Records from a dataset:
= = = = = = =
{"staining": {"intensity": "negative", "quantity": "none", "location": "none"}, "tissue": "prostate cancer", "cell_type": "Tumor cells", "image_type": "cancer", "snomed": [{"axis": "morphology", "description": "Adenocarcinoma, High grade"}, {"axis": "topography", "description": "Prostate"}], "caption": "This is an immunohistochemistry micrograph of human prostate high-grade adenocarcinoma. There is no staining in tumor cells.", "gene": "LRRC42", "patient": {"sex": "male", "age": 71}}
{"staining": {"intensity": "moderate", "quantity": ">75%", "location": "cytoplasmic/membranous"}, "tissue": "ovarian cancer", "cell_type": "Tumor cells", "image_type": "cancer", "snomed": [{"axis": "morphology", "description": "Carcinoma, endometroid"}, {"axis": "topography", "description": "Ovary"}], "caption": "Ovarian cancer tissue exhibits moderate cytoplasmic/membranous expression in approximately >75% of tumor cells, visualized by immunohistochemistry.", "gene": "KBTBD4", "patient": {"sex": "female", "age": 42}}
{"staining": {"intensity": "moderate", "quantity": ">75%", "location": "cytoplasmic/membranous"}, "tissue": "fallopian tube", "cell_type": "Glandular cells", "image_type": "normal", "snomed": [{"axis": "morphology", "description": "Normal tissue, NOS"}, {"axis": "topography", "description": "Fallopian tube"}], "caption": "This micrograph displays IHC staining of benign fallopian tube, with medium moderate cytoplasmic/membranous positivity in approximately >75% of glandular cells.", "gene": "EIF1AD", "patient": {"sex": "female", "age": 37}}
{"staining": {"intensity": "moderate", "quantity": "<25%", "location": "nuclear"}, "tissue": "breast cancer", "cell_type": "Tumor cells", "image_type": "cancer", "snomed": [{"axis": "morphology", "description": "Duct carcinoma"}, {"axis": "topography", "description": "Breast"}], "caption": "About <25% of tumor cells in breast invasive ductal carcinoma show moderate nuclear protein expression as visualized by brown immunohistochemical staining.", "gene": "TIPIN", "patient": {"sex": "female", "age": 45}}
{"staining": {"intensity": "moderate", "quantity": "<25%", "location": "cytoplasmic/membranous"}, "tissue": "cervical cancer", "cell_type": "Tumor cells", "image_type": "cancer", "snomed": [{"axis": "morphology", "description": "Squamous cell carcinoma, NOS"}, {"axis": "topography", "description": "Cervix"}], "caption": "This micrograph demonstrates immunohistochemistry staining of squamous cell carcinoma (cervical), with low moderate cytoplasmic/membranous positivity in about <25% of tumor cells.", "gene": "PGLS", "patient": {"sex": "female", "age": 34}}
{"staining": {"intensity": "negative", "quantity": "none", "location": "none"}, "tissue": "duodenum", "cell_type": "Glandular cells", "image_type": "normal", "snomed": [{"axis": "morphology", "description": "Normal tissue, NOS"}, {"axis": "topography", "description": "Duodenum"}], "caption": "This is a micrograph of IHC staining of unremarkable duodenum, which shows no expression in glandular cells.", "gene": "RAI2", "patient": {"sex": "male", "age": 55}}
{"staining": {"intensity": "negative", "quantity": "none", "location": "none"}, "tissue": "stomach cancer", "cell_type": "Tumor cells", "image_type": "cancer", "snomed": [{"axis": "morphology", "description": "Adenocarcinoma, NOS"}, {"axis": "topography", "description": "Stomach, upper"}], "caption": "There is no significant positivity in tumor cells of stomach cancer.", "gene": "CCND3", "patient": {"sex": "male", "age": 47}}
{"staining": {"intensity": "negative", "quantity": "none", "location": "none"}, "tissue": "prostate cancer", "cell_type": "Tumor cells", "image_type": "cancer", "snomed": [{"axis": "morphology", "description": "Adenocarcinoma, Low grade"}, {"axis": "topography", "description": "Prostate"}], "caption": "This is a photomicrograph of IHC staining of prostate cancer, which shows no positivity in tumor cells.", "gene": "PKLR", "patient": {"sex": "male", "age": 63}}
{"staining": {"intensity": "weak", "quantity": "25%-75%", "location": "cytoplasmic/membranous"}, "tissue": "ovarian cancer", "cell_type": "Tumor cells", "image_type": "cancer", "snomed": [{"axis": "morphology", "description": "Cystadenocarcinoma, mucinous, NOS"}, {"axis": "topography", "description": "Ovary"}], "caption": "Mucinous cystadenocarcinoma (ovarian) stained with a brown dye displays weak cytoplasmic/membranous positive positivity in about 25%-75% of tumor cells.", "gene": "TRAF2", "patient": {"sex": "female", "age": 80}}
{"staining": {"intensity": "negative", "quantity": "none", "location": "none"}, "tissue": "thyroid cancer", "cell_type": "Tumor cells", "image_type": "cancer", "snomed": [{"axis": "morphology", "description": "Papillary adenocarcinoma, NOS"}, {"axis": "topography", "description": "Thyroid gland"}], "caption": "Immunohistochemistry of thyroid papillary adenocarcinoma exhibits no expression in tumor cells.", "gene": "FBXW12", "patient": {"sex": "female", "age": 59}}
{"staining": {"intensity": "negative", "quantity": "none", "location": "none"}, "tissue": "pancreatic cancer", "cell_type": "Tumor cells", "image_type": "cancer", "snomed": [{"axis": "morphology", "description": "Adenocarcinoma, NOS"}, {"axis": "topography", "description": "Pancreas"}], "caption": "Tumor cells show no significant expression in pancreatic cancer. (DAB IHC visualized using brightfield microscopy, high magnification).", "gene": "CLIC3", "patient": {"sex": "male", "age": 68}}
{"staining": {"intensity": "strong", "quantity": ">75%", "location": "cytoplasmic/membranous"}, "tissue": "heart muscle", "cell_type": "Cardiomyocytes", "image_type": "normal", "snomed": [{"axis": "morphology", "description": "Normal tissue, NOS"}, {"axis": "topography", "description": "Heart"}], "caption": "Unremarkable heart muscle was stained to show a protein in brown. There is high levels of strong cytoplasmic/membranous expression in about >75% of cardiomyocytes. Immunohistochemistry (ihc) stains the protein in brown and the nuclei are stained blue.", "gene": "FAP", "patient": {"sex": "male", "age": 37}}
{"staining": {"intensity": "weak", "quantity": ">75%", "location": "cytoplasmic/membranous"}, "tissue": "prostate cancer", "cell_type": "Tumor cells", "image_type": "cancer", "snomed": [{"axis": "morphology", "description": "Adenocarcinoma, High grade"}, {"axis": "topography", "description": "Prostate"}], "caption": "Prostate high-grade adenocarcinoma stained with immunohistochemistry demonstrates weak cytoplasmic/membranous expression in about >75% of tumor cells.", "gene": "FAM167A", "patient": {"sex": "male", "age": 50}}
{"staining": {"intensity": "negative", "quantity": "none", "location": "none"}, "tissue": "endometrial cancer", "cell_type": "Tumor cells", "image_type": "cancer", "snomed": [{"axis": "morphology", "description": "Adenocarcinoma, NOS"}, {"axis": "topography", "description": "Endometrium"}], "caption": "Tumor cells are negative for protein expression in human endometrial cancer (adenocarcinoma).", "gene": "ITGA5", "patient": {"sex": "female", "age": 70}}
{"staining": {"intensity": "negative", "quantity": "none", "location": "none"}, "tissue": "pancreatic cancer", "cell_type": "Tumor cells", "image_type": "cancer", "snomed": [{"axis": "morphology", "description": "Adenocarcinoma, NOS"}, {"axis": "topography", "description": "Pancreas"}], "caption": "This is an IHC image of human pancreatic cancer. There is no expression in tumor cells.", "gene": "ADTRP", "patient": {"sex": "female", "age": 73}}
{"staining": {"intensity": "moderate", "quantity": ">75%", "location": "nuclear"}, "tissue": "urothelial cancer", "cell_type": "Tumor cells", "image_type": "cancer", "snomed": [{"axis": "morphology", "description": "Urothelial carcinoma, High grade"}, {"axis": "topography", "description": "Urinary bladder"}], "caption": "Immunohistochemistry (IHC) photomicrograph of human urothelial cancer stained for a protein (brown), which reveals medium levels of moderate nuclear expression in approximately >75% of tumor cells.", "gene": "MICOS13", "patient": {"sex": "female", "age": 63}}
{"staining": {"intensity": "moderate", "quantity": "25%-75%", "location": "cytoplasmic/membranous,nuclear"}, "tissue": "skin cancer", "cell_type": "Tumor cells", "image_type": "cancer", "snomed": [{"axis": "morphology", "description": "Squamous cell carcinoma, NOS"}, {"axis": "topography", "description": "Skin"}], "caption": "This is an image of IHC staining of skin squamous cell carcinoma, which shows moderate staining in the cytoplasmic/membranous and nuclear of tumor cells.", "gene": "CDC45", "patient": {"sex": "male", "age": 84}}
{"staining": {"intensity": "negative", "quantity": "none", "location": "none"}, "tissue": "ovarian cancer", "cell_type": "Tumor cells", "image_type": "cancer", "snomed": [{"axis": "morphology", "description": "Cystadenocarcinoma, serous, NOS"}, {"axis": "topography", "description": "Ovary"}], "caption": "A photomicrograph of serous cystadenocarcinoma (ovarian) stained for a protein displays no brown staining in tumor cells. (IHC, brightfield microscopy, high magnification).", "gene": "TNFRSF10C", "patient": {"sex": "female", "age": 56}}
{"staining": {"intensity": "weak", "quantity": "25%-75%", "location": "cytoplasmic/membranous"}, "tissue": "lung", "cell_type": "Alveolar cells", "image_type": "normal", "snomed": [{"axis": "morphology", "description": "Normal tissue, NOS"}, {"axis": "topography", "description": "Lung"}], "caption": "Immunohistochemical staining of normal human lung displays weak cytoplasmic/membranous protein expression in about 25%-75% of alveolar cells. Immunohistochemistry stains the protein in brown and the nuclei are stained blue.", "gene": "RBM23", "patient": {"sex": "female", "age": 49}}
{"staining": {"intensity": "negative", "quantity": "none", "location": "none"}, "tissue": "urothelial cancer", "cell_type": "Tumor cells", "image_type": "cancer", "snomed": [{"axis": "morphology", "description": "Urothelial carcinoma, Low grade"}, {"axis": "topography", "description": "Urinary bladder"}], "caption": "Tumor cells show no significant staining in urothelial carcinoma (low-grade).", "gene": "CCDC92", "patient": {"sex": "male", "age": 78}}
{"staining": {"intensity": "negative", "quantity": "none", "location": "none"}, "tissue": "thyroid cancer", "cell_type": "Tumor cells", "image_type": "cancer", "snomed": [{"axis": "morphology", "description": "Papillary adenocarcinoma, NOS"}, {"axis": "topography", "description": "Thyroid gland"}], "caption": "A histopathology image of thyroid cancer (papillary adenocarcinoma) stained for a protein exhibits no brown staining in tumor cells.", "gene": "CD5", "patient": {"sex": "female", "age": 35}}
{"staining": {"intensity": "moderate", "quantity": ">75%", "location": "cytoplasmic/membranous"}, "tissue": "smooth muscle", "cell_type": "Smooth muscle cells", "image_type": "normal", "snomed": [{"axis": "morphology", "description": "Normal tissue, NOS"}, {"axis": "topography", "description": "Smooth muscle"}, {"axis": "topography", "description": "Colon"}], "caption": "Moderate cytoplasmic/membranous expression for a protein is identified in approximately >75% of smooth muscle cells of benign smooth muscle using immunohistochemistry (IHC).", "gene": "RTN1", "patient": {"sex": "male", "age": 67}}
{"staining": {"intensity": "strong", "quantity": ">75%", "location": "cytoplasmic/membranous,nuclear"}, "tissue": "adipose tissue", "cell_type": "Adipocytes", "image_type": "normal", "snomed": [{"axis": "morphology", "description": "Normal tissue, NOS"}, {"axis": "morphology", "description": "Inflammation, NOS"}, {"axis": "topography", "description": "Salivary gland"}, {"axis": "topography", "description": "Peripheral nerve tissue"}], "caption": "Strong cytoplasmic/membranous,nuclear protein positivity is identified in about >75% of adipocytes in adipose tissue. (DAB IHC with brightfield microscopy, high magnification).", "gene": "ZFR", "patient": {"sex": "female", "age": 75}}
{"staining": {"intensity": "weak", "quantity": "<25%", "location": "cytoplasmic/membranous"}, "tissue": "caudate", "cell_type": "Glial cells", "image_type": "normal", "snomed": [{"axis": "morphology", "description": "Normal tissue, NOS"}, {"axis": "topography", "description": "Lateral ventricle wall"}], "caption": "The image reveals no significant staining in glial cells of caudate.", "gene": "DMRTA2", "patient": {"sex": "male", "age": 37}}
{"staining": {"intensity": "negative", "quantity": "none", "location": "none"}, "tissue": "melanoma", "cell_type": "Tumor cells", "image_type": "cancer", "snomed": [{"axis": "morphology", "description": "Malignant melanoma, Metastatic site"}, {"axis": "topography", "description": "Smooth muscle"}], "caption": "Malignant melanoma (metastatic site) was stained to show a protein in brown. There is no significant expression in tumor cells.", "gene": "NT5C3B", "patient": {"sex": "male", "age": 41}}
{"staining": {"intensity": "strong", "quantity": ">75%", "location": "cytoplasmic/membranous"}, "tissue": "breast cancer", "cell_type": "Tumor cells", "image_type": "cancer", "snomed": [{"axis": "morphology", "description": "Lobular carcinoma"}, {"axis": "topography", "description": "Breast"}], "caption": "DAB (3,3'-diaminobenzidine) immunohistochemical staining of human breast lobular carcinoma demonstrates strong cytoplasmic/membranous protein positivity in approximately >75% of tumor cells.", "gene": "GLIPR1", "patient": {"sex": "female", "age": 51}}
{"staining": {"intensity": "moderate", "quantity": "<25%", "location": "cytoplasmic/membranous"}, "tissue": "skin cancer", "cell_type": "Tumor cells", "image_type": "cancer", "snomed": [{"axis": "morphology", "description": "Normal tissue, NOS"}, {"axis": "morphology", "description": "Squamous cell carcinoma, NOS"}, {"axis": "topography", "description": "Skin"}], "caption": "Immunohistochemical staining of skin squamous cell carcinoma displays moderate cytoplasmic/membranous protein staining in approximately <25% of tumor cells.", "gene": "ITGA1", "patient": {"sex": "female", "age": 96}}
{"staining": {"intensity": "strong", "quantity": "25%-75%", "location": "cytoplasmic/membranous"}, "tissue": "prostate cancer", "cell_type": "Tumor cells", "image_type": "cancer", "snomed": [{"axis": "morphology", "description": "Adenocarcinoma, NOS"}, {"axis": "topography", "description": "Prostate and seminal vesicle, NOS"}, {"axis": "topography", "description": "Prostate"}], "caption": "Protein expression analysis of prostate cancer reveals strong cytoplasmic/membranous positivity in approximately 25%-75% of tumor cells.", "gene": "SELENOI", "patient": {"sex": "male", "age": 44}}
= = = = = = =
Work required:
Lines with "magnification" in them are what the answer must contain; copy each from the records above.

Task response:
{"staining": {"intensity": "negative", "quantity": "none", "location": "none"}, "tissue": "pancreatic cancer", "cell_type": "Tumor cells", "image_type": "cancer", "snomed": [{"axis": "morphology", "description": "Adenocarcinoma, NOS"}, {"axis": "topography", "description": "Pancreas"}], "caption": "Tumor cells show no significant expression in pancreatic cancer. (DAB IHC visualized using brightfield microscopy, high magnification).", "gene": "CLIC3", "patient": {"sex": "male", "age": 68}}
{"staining": {"intensity": "negative", "quantity": "none", "location": "none"}, "tissue": "ovarian cancer", "cell_type": "Tumor cells", "image_type": "cancer", "snomed": [{"axis": "morphology", "description": "Cystadenocarcinoma, serous, NOS"}, {"axis": "topography", "description": "Ovary"}], "caption": "A photomicrograph of serous cystadenocarcinoma (ovarian) stained for a protein displays no brown staining in tumor cells. (IHC, brightfield microscopy, high magnification).", "gene": "TNFRSF10C", "patient": {"sex": "female", "age": 56}}
{"staining": {"intensity": "strong", "quantity": ">75%", "location": "cytoplasmic/membranous,nuclear"}, "tissue": "adipose tissue", "cell_type": "Adipocytes", "image_type": "normal", "snomed": [{"axis": "morphology", "description": "Normal tissue, NOS"}, {"axis": "morphology", "description": "Inflammation, NOS"}, {"axis": "topography", "description": "Salivary gland"}, {"axis": "topography", "description": "Peripheral nerve tissue"}], "caption": "Strong cytoplasmic/membranous,nuclear protein positivity is identified in about >75% of adipocytes in adipose tissue. (DAB IHC with brightfield microscopy, high magnification).", "gene": "ZFR", "patient": {"sex": "female", "age": 75}}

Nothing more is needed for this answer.